====== Entries shown ======
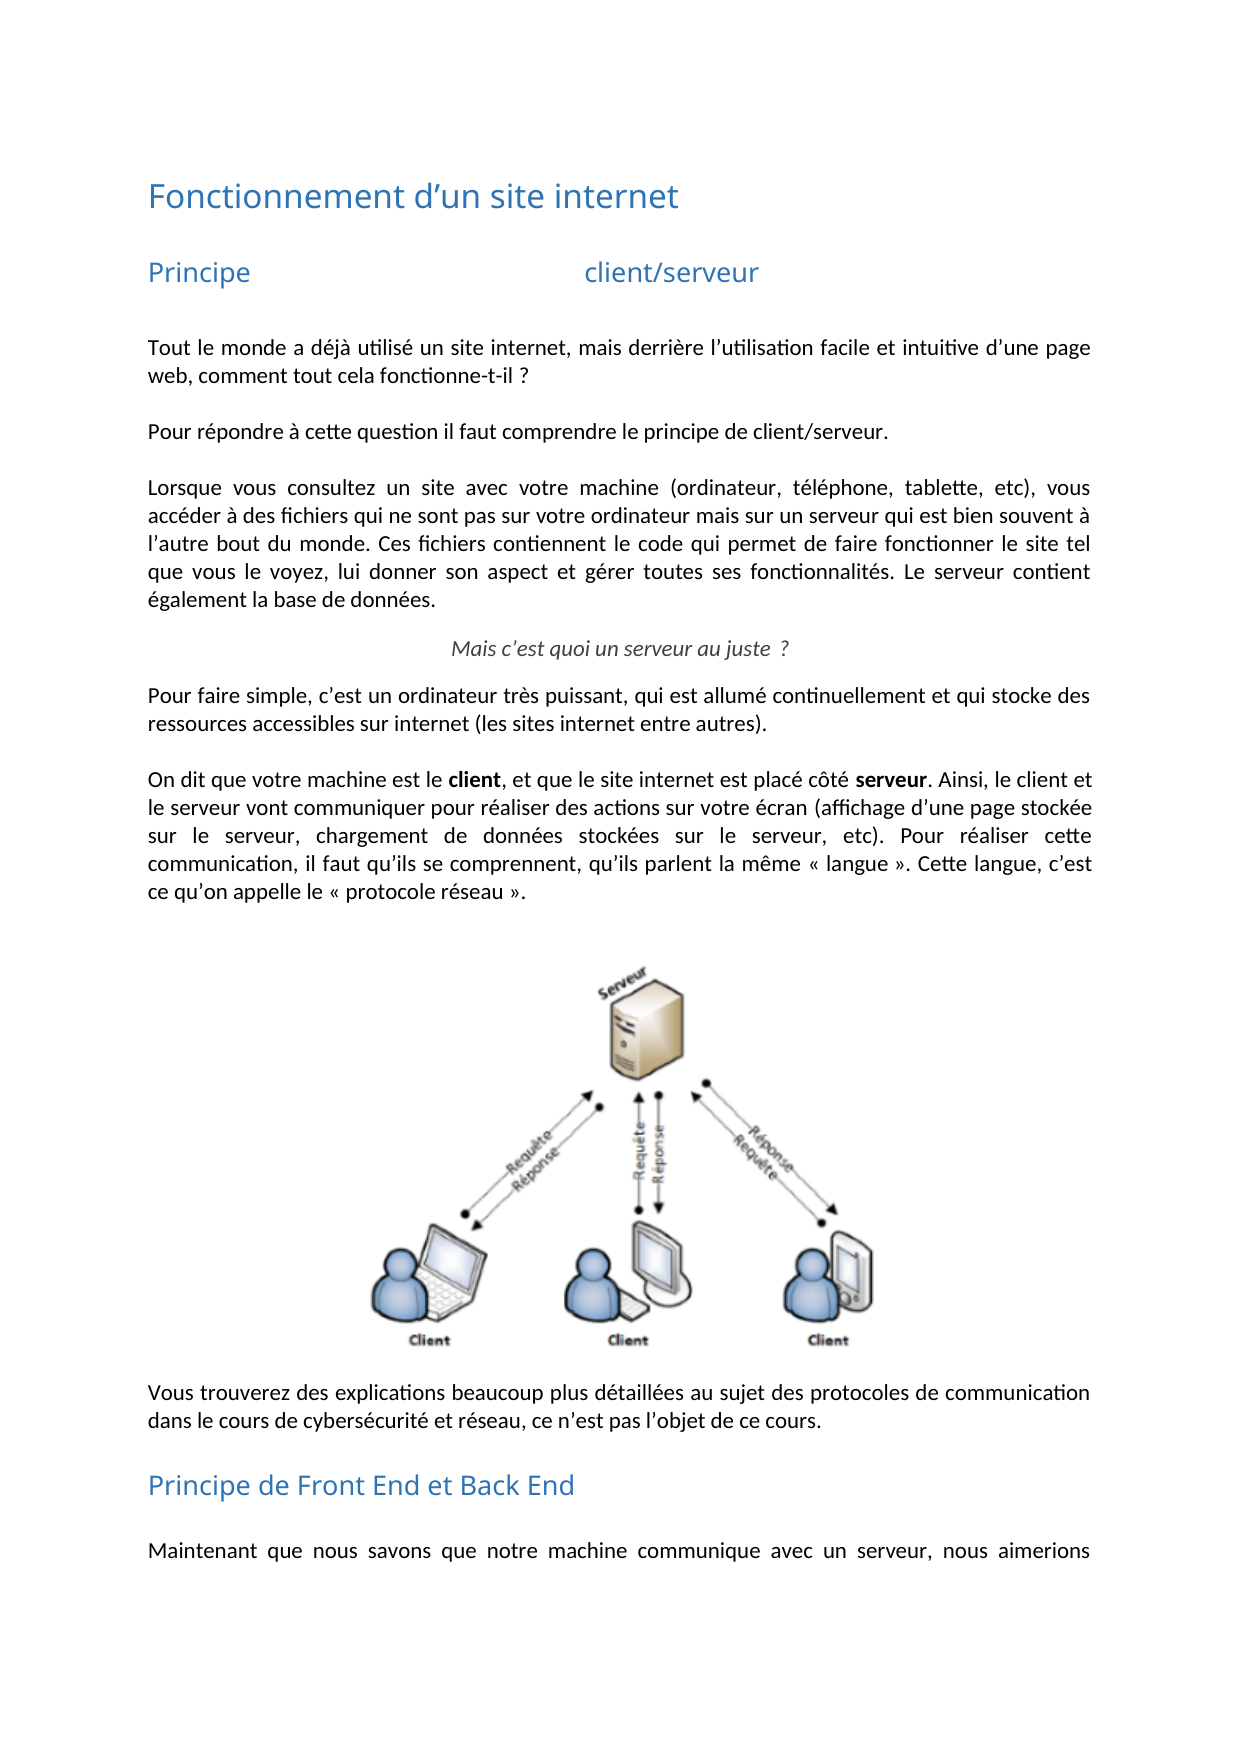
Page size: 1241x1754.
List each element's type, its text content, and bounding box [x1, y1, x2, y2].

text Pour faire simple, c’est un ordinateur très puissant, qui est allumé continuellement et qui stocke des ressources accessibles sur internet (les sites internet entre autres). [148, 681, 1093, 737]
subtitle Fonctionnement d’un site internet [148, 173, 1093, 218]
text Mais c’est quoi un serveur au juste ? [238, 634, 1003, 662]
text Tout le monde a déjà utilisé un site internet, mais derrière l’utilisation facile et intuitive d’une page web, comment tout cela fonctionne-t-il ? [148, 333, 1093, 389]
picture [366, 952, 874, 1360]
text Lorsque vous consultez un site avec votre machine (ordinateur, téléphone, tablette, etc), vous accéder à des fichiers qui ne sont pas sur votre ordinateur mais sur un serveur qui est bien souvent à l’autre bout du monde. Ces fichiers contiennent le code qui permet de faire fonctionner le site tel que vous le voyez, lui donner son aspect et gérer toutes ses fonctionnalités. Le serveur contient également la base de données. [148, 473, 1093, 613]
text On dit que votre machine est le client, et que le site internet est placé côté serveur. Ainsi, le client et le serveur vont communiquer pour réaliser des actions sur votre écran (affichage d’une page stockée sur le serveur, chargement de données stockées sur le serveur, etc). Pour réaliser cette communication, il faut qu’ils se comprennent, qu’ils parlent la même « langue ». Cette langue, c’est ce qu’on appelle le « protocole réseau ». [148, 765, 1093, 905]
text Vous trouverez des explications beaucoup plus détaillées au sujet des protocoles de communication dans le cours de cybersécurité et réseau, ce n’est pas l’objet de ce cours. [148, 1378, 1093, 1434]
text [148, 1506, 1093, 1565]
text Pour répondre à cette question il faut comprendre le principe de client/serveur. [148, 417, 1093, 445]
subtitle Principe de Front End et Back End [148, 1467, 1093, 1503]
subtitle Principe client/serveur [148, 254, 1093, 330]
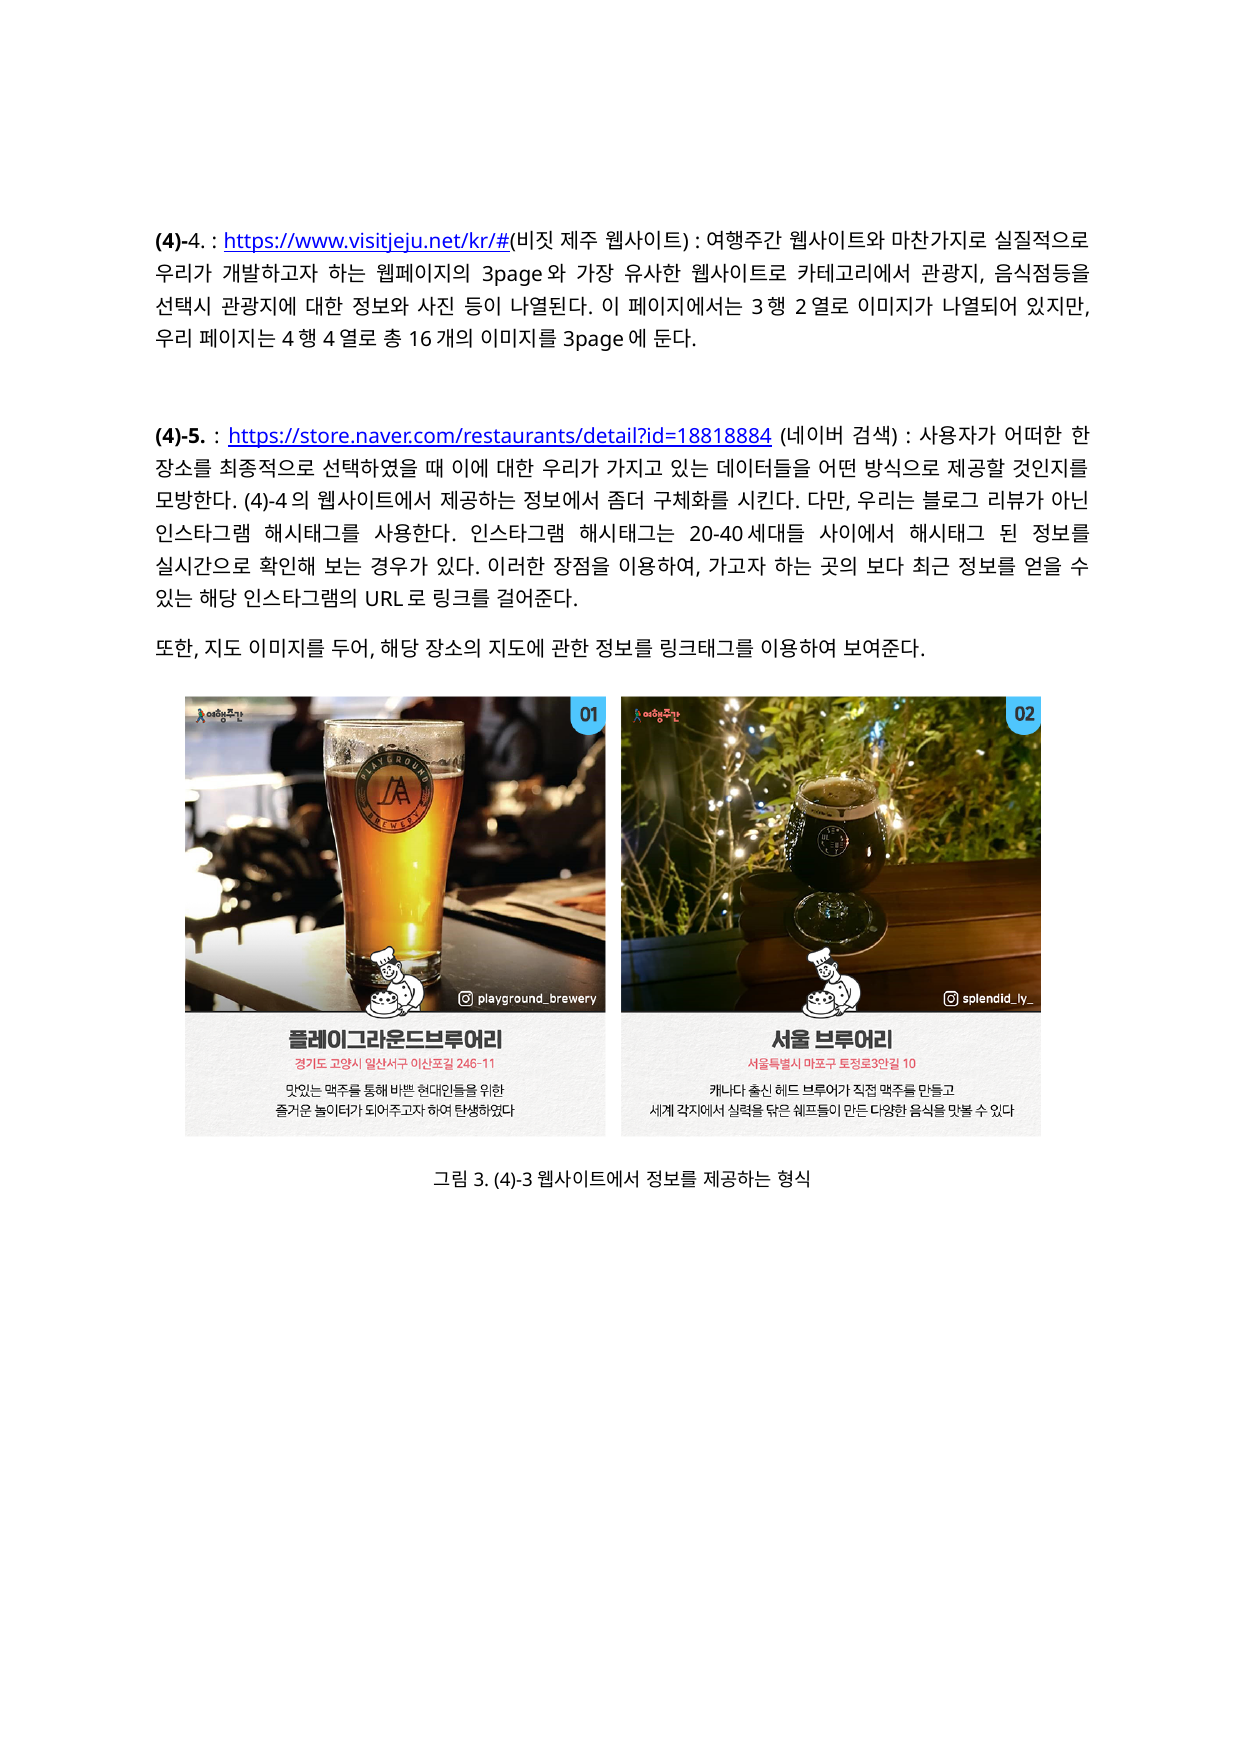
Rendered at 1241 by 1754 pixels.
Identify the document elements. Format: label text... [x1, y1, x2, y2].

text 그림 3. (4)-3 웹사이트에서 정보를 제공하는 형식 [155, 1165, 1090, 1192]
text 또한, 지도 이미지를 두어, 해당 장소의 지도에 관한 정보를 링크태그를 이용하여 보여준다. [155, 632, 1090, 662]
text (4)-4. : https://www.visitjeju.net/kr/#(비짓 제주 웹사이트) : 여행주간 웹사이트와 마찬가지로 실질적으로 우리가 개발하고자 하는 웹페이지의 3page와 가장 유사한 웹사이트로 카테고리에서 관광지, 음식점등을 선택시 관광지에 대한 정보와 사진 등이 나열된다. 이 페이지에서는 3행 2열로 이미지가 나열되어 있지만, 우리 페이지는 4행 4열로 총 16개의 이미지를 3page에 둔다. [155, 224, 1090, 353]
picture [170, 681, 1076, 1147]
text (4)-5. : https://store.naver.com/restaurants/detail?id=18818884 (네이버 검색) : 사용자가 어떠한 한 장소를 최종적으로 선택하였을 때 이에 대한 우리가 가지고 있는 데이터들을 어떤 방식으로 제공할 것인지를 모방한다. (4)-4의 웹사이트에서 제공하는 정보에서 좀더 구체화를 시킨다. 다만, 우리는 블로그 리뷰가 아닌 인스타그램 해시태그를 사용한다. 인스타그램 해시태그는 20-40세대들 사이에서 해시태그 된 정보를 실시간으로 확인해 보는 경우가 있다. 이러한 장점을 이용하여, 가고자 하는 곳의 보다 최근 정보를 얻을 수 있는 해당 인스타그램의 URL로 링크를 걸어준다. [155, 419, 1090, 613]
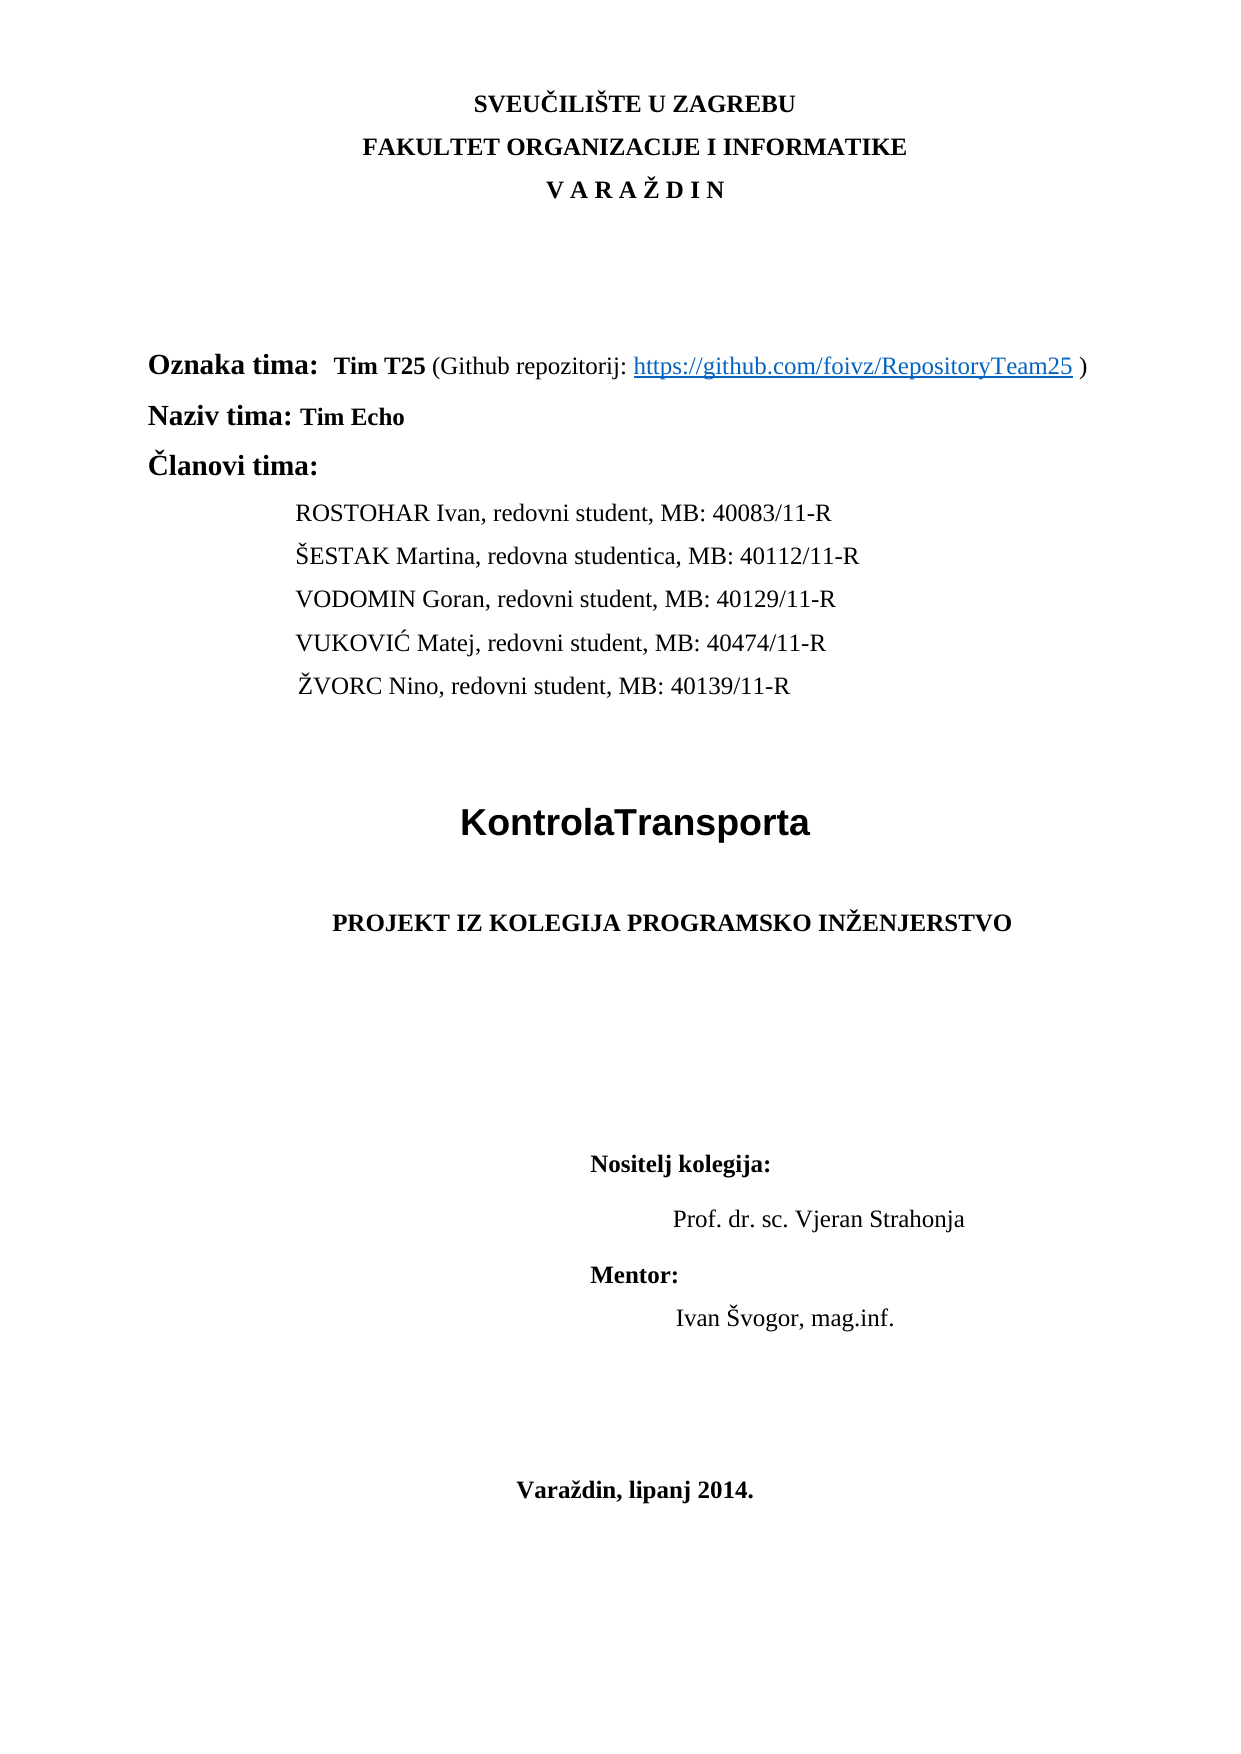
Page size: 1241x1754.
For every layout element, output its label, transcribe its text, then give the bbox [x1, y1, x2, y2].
======
■ Task to carry out ■
Everything in the listing above must be retyped exactly, except for the pictures.

■ Exercise answer ■
Page size: 1241x1754.
List each element's type, its text content, and bounding box [x1, y1, x2, y2].

text Pour faire simple, c’est un ordinateur très puissant, qui est allumé continuellement et qui stocke des ressources accessibles sur internet (les sites internet entre autres). [148, 681, 1093, 737]
subtitle Fonctionnement d’un site internet [148, 173, 1093, 218]
text Mais c’est quoi un serveur au juste ? [238, 634, 1003, 662]
text Tout le monde a déjà utilisé un site internet, mais derrière l’utilisation facile et intuitive d’une page web, comment tout cela fonctionne-t-il ? [148, 333, 1093, 389]
picture [366, 952, 874, 1360]
text Lorsque vous consultez un site avec votre machine (ordinateur, téléphone, tablette, etc), vous accéder à des fichiers qui ne sont pas sur votre ordinateur mais sur un serveur qui est bien souvent à l’autre bout du monde. Ces fichiers contiennent le code qui permet de faire fonctionner le site tel que vous le voyez, lui donner son aspect et gérer toutes ses fonctionnalités. Le serveur contient également la base de données. [148, 473, 1093, 613]
text On dit que votre machine est le client, et que le site internet est placé côté serveur. Ainsi, le client et le serveur vont communiquer pour réaliser des actions sur votre écran (affichage d’une page stockée sur le serveur, chargement de données stockées sur le serveur, etc). Pour réaliser cette communication, il faut qu’ils se comprennent, qu’ils parlent la même « langue ». Cette langue, c’est ce qu’on appelle le « protocole réseau ». [148, 765, 1093, 905]
text Vous trouverez des explications beaucoup plus détaillées au sujet des protocoles de communication dans le cours de cybersécurité et réseau, ce n’est pas l’objet de ce cours. [148, 1378, 1093, 1434]
text [148, 1506, 1093, 1565]
text Pour répondre à cette question il faut comprendre le principe de client/serveur. [148, 417, 1093, 445]
subtitle Principe de Front End et Back End [148, 1467, 1093, 1503]
subtitle Principe client/serveur [148, 254, 1093, 330]
Rendered at 1241 by 1754 pixels.
Identify the document elements. Format: label text... [x1, y1, x2, y2].

text 그림 3. (4)-3 웹사이트에서 정보를 제공하는 형식 [155, 1165, 1090, 1192]
text 또한, 지도 이미지를 두어, 해당 장소의 지도에 관한 정보를 링크태그를 이용하여 보여준다. [155, 632, 1090, 662]
text (4)-4. : https://www.visitjeju.net/kr/#(비짓 제주 웹사이트) : 여행주간 웹사이트와 마찬가지로 실질적으로 우리가 개발하고자 하는 웹페이지의 3page와 가장 유사한 웹사이트로 카테고리에서 관광지, 음식점등을 선택시 관광지에 대한 정보와 사진 등이 나열된다. 이 페이지에서는 3행 2열로 이미지가 나열되어 있지만, 우리 페이지는 4행 4열로 총 16개의 이미지를 3page에 둔다. [155, 224, 1090, 353]
picture [170, 681, 1076, 1147]
text (4)-5. : https://store.naver.com/restaurants/detail?id=18818884 (네이버 검색) : 사용자가 어떠한 한 장소를 최종적으로 선택하였을 때 이에 대한 우리가 가지고 있는 데이터들을 어떤 방식으로 제공할 것인지를 모방한다. (4)-4의 웹사이트에서 제공하는 정보에서 좀더 구체화를 시킨다. 다만, 우리는 블로그 리뷰가 아닌 인스타그램 해시태그를 사용한다. 인스타그램 해시태그는 20-40세대들 사이에서 해시태그 된 정보를 실시간으로 확인해 보는 경우가 있다. 이러한 장점을 이용하여, 가고자 하는 곳의 보다 최근 정보를 얻을 수 있는 해당 인스타그램의 URL로 링크를 걸어준다. [155, 419, 1090, 613]
Page size: 1241x1754.
For every layout element, output its label, transcribe its text, then give the bbox [x1, y1, x2, y2].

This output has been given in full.